**Saved data entries**
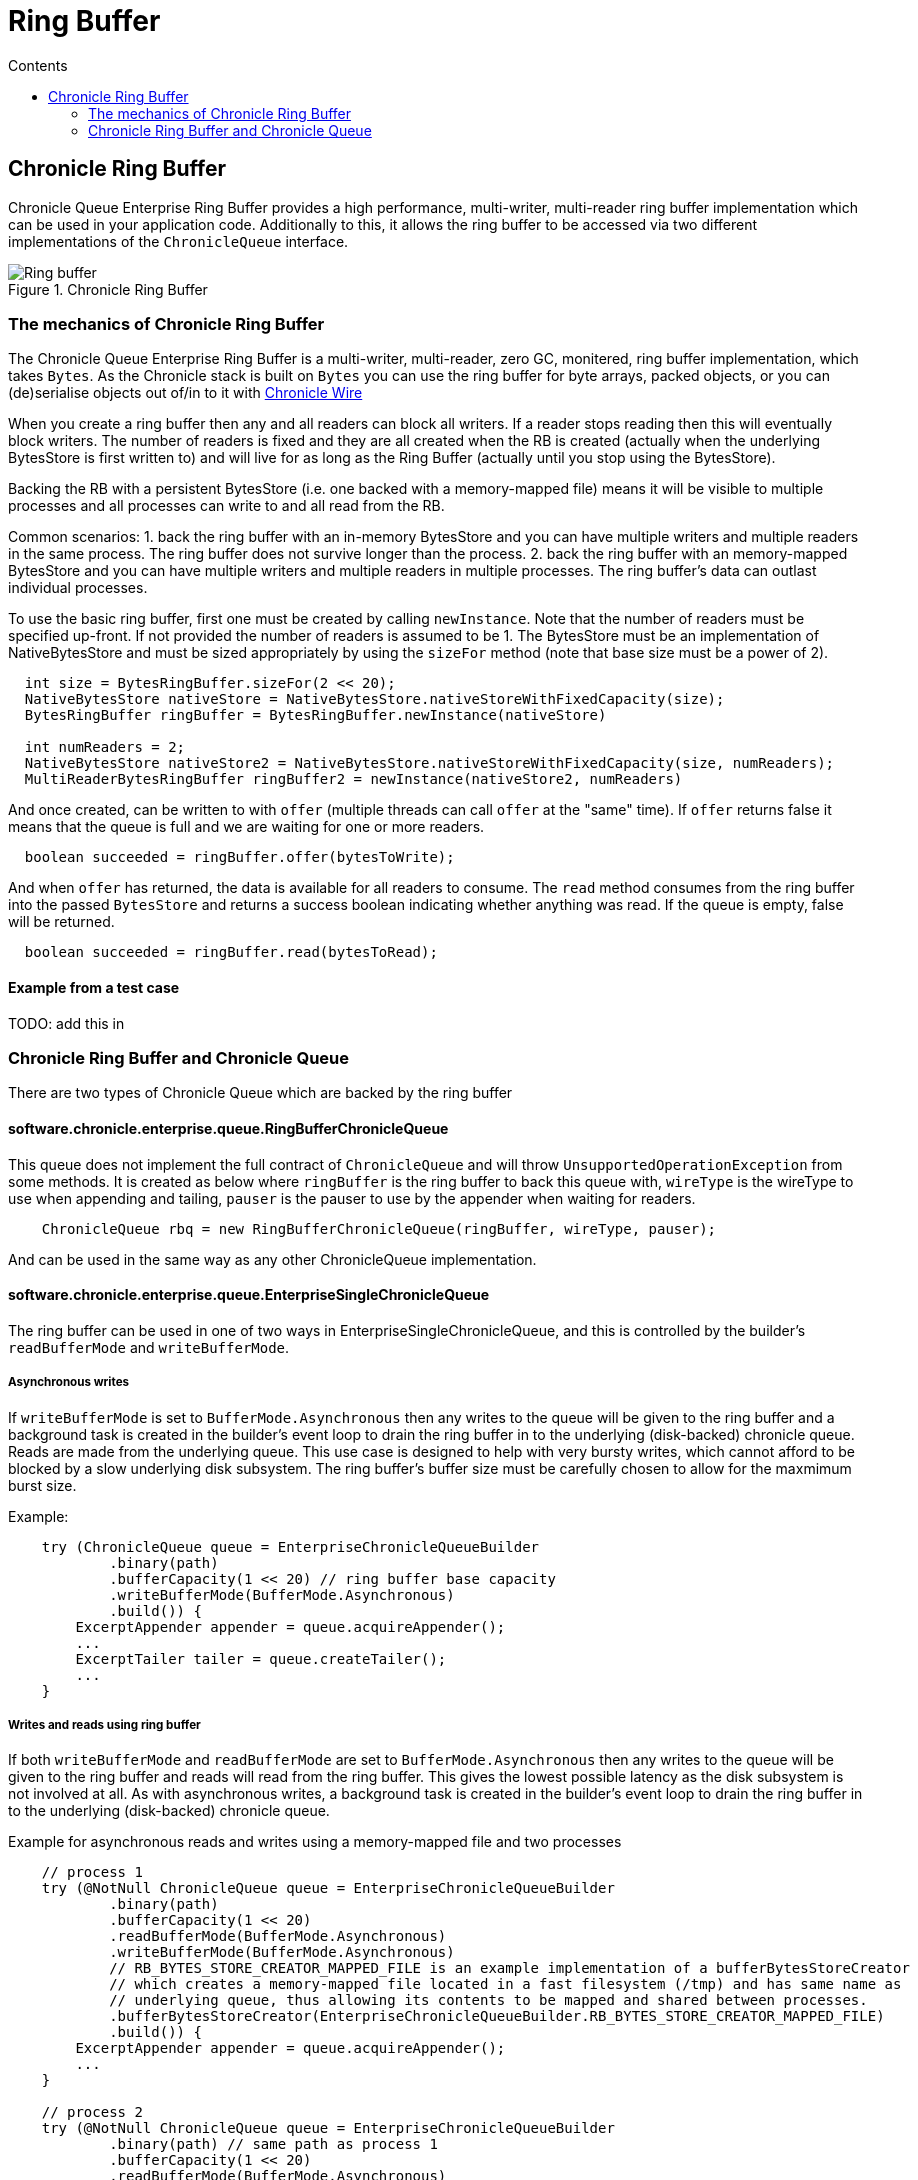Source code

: = Ring Buffer
:toc:
:toc-title: Contents
:toclevels: 2

== Chronicle Ring Buffer

Chronicle Queue Enterprise Ring Buffer provides a high performance, multi-writer, multi-reader ring buffer implementation
which can be used in your application code. Additionally to this, it allows the ring buffer to be accessed
via two different implementations of the `ChronicleQueue` interface.

.Chronicle Ring Buffer
image::images/Ring_buffer.svg[]

=== The mechanics of Chronicle Ring Buffer

The Chronicle Queue Enterprise Ring Buffer is a multi-writer, multi-reader, zero GC, monitered, ring buffer implementation,
which takes `Bytes`. As the Chronicle stack is built on `Bytes` you can use the ring buffer for byte arrays,
packed objects, or you can (de)serialise objects out of/in to it with
https://github.com/OpenHFT/Chronicle-Wire[Chronicle Wire]

When you create a ring buffer then any and all readers can block all writers. If a reader stops reading
then this will eventually block writers. The number of readers is fixed and they are all created when the
RB is created (actually when the underlying BytesStore is first written to) and will live for as long as the
Ring Buffer (actually until you stop using the BytesStore).

Backing the RB with a persistent BytesStore (i.e. one backed with a memory-mapped file) means it will be visible to
multiple processes and all processes can write to and all read from the RB.

Common scenarios:
1. back the ring buffer with an in-memory BytesStore and you can have multiple writers and multiple readers in
the same process. The ring buffer does not survive longer than the process.
2. back the ring buffer with an memory-mapped BytesStore and you can have multiple writers and multiple readers in
multiple processes. The ring buffer's data can outlast individual processes.

To use the basic ring buffer, first one must be created by calling `newInstance`. Note that the number of readers
must be specified up-front. If not provided the number of readers is assumed to be 1. The BytesStore must be an
implementation of NativeBytesStore and must be sized appropriately by using the `sizeFor` method (note that base
size must be a power of 2).

```
  int size = BytesRingBuffer.sizeFor(2 << 20);
  NativeBytesStore nativeStore = NativeBytesStore.nativeStoreWithFixedCapacity(size);
  BytesRingBuffer ringBuffer = BytesRingBuffer.newInstance(nativeStore)

  int numReaders = 2;
  NativeBytesStore nativeStore2 = NativeBytesStore.nativeStoreWithFixedCapacity(size, numReaders);
  MultiReaderBytesRingBuffer ringBuffer2 = newInstance(nativeStore2, numReaders)
```

And once created, can be written to with `offer` (multiple threads can call `offer` at the "same" time). If
`offer` returns false it means that the queue is full and we are waiting for one or more readers.

```
  boolean succeeded = ringBuffer.offer(bytesToWrite);
```

And when `offer` has returned, the data is available for all readers to consume. The `read` method consumes from
the ring buffer into the passed `BytesStore` and returns a success boolean indicating whether anything was read.
If the queue is empty, false will be returned.

```
  boolean succeeded = ringBuffer.read(bytesToRead);
```
==== Example from a test case

TODO: add this in

=== Chronicle Ring Buffer and Chronicle Queue

There are two types of Chronicle Queue which are backed by the ring buffer

==== software.chronicle.enterprise.queue.RingBufferChronicleQueue

This queue does not implement the full contract of `ChronicleQueue` and will throw `UnsupportedOperationException`
from some methods. It is created as below where `ringBuffer` is the ring buffer to back this queue with,
`wireType` is the wireType to use when appending and tailing, `pauser` is the pauser to use by the appender
when waiting for readers.

```
    ChronicleQueue rbq = new RingBufferChronicleQueue(ringBuffer, wireType, pauser);
```

And can be used in the same way as any other ChronicleQueue implementation.

==== software.chronicle.enterprise.queue.EnterpriseSingleChronicleQueue

The ring buffer can be used in one of two ways in EnterpriseSingleChronicleQueue, and this is controlled by
the builder's `readBufferMode` and `writeBufferMode`.

===== Asynchronous writes

If `writeBufferMode` is set to `BufferMode.Asynchronous` then any writes to the queue will be given to the
ring buffer and a background task is created in the builder's event loop to drain the ring buffer in to
the underlying (disk-backed) chronicle queue. Reads are made from the underlying queue. This use case is
designed to help with very bursty writes, which cannot afford to be blocked by a slow underlying disk
subsystem. The ring buffer's buffer size must be carefully chosen to allow for the maxmimum burst size.

Example:

```
    try (ChronicleQueue queue = EnterpriseChronicleQueueBuilder
            .binary(path)
            .bufferCapacity(1 << 20) // ring buffer base capacity
            .writeBufferMode(BufferMode.Asynchronous)
            .build()) {
        ExcerptAppender appender = queue.acquireAppender();
        ...
        ExcerptTailer tailer = queue.createTailer();
        ...
    }
```

===== Writes and reads using ring buffer

If both `writeBufferMode` and `readBufferMode` are set to `BufferMode.Asynchronous` then any writes to the
queue will be given to the ring buffer and reads will read from the ring buffer. This gives the lowest possible
latency as the disk subsystem is not involved at all. As with asynchronous writes, a background task is
created in the builder's event loop to drain the ring buffer in to the underlying (disk-backed) chronicle queue.

Example for asynchronous reads and writes using a memory-mapped file and two processes

```
    // process 1
    try (@NotNull ChronicleQueue queue = EnterpriseChronicleQueueBuilder
            .binary(path)
            .bufferCapacity(1 << 20)
            .readBufferMode(BufferMode.Asynchronous)
            .writeBufferMode(BufferMode.Asynchronous)
            // RB_BYTES_STORE_CREATOR_MAPPED_FILE is an example implementation of a bufferBytesStoreCreator
            // which creates a memory-mapped file located in a fast filesystem (/tmp) and has same name as
            // underlying queue, thus allowing its contents to be mapped and shared between processes.
            .bufferBytesStoreCreator(EnterpriseChronicleQueueBuilder.RB_BYTES_STORE_CREATOR_MAPPED_FILE)
            .build()) {
        ExcerptAppender appender = queue.acquireAppender();
        ...
    }

    // process 2
    try (@NotNull ChronicleQueue queue = EnterpriseChronicleQueueBuilder
            .binary(path) // same path as process 1
            .bufferCapacity(1 << 20)
            .readBufferMode(BufferMode.Asynchronous)
            .writeBufferMode(BufferMode.Asynchronous)
            .bufferBytesStoreCreator(EnterpriseChronicleQueueBuilder.RB_BYTES_STORE_CREATOR_MAPPED_FILE)
            .build()) {
        ExcerptTailer tailer = queue.createTailer();
        ...
    }
```
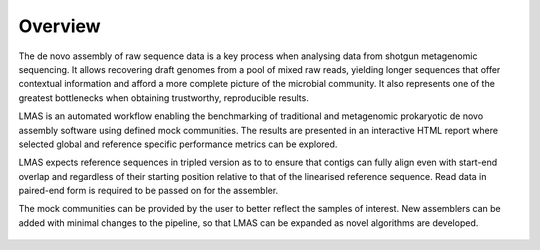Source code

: Overview
========

The de novo assembly of raw sequence data is a key process when analysing data from shotgun metagenomic sequencing. 
It allows recovering draft genomes from a pool of mixed raw reads, yielding longer sequences that offer contextual 
information and afford a more complete picture of the microbial community. It also represents one of the greatest 
bottlenecks when obtaining trustworthy, reproducible results.

LMAS is an automated workflow enabling the benchmarking of traditional and metagenomic 
prokaryotic de novo assembly software using defined mock communities. The results are presented in an interactive 
HTML report where selected global and reference specific performance metrics can be explored.

LMAS expects reference sequences in tripled version as to to ensure that contigs can fully align even with 
start-end overlap and regardless of their starting position relative to that of the linearised reference sequence. 
Read data in paired-end form is required to be passed on for the assembler.

The mock communities can be provided by the user to better reflect the samples of interest. New assemblers can 
be added with minimal changes to the pipeline, so that LMAS can be expanded as novel algorithms are developed.

.. figure:: ../resources/LMAS_ECCMID.jpeg
   :alt: LMAS diagram
   :align: center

**Exercise instructions**
Your answer must be an exact copy of the records, without the pictures.

**Result of the task**
Source code

: = Ring Buffer
:toc:
:toc-title: Contents
:toclevels: 2

== Chronicle Ring Buffer

Chronicle Queue Enterprise Ring Buffer provides a high performance, multi-writer, multi-reader ring buffer implementation
which can be used in your application code. Additionally to this, it allows the ring buffer to be accessed
via two different implementations of the `ChronicleQueue` interface.

.Chronicle Ring Buffer
image::images/Ring_buffer.svg[]

=== The mechanics of Chronicle Ring Buffer

The Chronicle Queue Enterprise Ring Buffer is a multi-writer, multi-reader, zero GC, monitered, ring buffer implementation,
which takes `Bytes`. As the Chronicle stack is built on `Bytes` you can use the ring buffer for byte arrays,
packed objects, or you can (de)serialise objects out of/in to it with
https://github.com/OpenHFT/Chronicle-Wire[Chronicle Wire]

When you create a ring buffer then any and all readers can block all writers. If a reader stops reading
then this will eventually block writers. The number of readers is fixed and they are all created when the
RB is created (actually when the underlying BytesStore is first written to) and will live for as long as the
Ring Buffer (actually until you stop using the BytesStore).

Backing the RB with a persistent BytesStore (i.e. one backed with a memory-mapped file) means it will be visible to
multiple processes and all processes can write to and all read from the RB.

Common scenarios:
1. back the ring buffer with an in-memory BytesStore and you can have multiple writers and multiple readers in
the same process. The ring buffer does not survive longer than the process.
2. back the ring buffer with an memory-mapped BytesStore and you can have multiple writers and multiple readers in
multiple processes. The ring buffer's data can outlast individual processes.

To use the basic ring buffer, first one must be created by calling `newInstance`. Note that the number of readers
must be specified up-front. If not provided the number of readers is assumed to be 1. The BytesStore must be an
implementation of NativeBytesStore and must be sized appropriately by using the `sizeFor` method (note that base
size must be a power of 2).

```
  int size = BytesRingBuffer.sizeFor(2 << 20);
  NativeBytesStore nativeStore = NativeBytesStore.nativeStoreWithFixedCapacity(size);
  BytesRingBuffer ringBuffer = BytesRingBuffer.newInstance(nativeStore)

  int numReaders = 2;
  NativeBytesStore nativeStore2 = NativeBytesStore.nativeStoreWithFixedCapacity(size, numReaders);
  MultiReaderBytesRingBuffer ringBuffer2 = newInstance(nativeStore2, numReaders)
```

And once created, can be written to with `offer` (multiple threads can call `offer` at the "same" time). If
`offer` returns false it means that the queue is full and we are waiting for one or more readers.

```
  boolean succeeded = ringBuffer.offer(bytesToWrite);
```

And when `offer` has returned, the data is available for all readers to consume. The `read` method consumes from
the ring buffer into the passed `BytesStore` and returns a success boolean indicating whether anything was read.
If the queue is empty, false will be returned.

```
  boolean succeeded = ringBuffer.read(bytesToRead);
```
==== Example from a test case

TODO: add this in

=== Chronicle Ring Buffer and Chronicle Queue

There are two types of Chronicle Queue which are backed by the ring buffer

==== software.chronicle.enterprise.queue.RingBufferChronicleQueue

This queue does not implement the full contract of `ChronicleQueue` and will throw `UnsupportedOperationException`
from some methods. It is created as below where `ringBuffer` is the ring buffer to back this queue with,
`wireType` is the wireType to use when appending and tailing, `pauser` is the pauser to use by the appender
when waiting for readers.

```
    ChronicleQueue rbq = new RingBufferChronicleQueue(ringBuffer, wireType, pauser);
```

And can be used in the same way as any other ChronicleQueue implementation.

==== software.chronicle.enterprise.queue.EnterpriseSingleChronicleQueue

The ring buffer can be used in one of two ways in EnterpriseSingleChronicleQueue, and this is controlled by
the builder's `readBufferMode` and `writeBufferMode`.

===== Asynchronous writes

If `writeBufferMode` is set to `BufferMode.Asynchronous` then any writes to the queue will be given to the
ring buffer and a background task is created in the builder's event loop to drain the ring buffer in to
the underlying (disk-backed) chronicle queue. Reads are made from the underlying queue. This use case is
designed to help with very bursty writes, which cannot afford to be blocked by a slow underlying disk
subsystem. The ring buffer's buffer size must be carefully chosen to allow for the maxmimum burst size.

Example:

```
    try (ChronicleQueue queue = EnterpriseChronicleQueueBuilder
            .binary(path)
            .bufferCapacity(1 << 20) // ring buffer base capacity
            .writeBufferMode(BufferMode.Asynchronous)
            .build()) {
        ExcerptAppender appender = queue.acquireAppender();
        ...
        ExcerptTailer tailer = queue.createTailer();
        ...
    }
```

===== Writes and reads using ring buffer

If both `writeBufferMode` and `readBufferMode` are set to `BufferMode.Asynchronous` then any writes to the
queue will be given to the ring buffer and reads will read from the ring buffer. This gives the lowest possible
latency as the disk subsystem is not involved at all. As with asynchronous writes, a background task is
created in the builder's event loop to drain the ring buffer in to the underlying (disk-backed) chronicle queue.

Example for asynchronous reads and writes using a memory-mapped file and two processes

```
    // process 1
    try (@NotNull ChronicleQueue queue = EnterpriseChronicleQueueBuilder
            .binary(path)
            .bufferCapacity(1 << 20)
            .readBufferMode(BufferMode.Asynchronous)
            .writeBufferMode(BufferMode.Asynchronous)
            // RB_BYTES_STORE_CREATOR_MAPPED_FILE is an example implementation of a bufferBytesStoreCreator
            // which creates a memory-mapped file located in a fast filesystem (/tmp) and has same name as
            // underlying queue, thus allowing its contents to be mapped and shared between processes.
            .bufferBytesStoreCreator(EnterpriseChronicleQueueBuilder.RB_BYTES_STORE_CREATOR_MAPPED_FILE)
            .build()) {
        ExcerptAppender appender = queue.acquireAppender();
        ...
    }

    // process 2
    try (@NotNull ChronicleQueue queue = EnterpriseChronicleQueueBuilder
            .binary(path) // same path as process 1
            .bufferCapacity(1 << 20)
            .readBufferMode(BufferMode.Asynchronous)
            .writeBufferMode(BufferMode.Asynchronous)
            .bufferBytesStoreCreator(EnterpriseChronicleQueueBuilder.RB_BYTES_STORE_CREATOR_MAPPED_FILE)
            .build()) {
        ExcerptTailer tailer = queue.createTailer();
        ...
    }
```
Source code

: Overview
========

The de novo assembly of raw sequence data is a key process when analysing data from shotgun metagenomic sequencing. 
It allows recovering draft genomes from a pool of mixed raw reads, yielding longer sequences that offer contextual 
information and afford a more complete picture of the microbial community. It also represents one of the greatest 
bottlenecks when obtaining trustworthy, reproducible results.

LMAS is an automated workflow enabling the benchmarking of traditional and metagenomic 
prokaryotic de novo assembly software using defined mock communities. The results are presented in an interactive 
HTML report where selected global and reference specific performance metrics can be explored.

LMAS expects reference sequences in tripled version as to to ensure that contigs can fully align even with 
start-end overlap and regardless of their starting position relative to that of the linearised reference sequence. 
Read data in paired-end form is required to be passed on for the assembler.

The mock communities can be provided by the user to better reflect the samples of interest. New assemblers can 
be added with minimal changes to the pipeline, so that LMAS can be expanded as novel algorithms are developed.

.. figure:: ../resources/LMAS_ECCMID.jpeg
   :alt: LMAS diagram
   :align: center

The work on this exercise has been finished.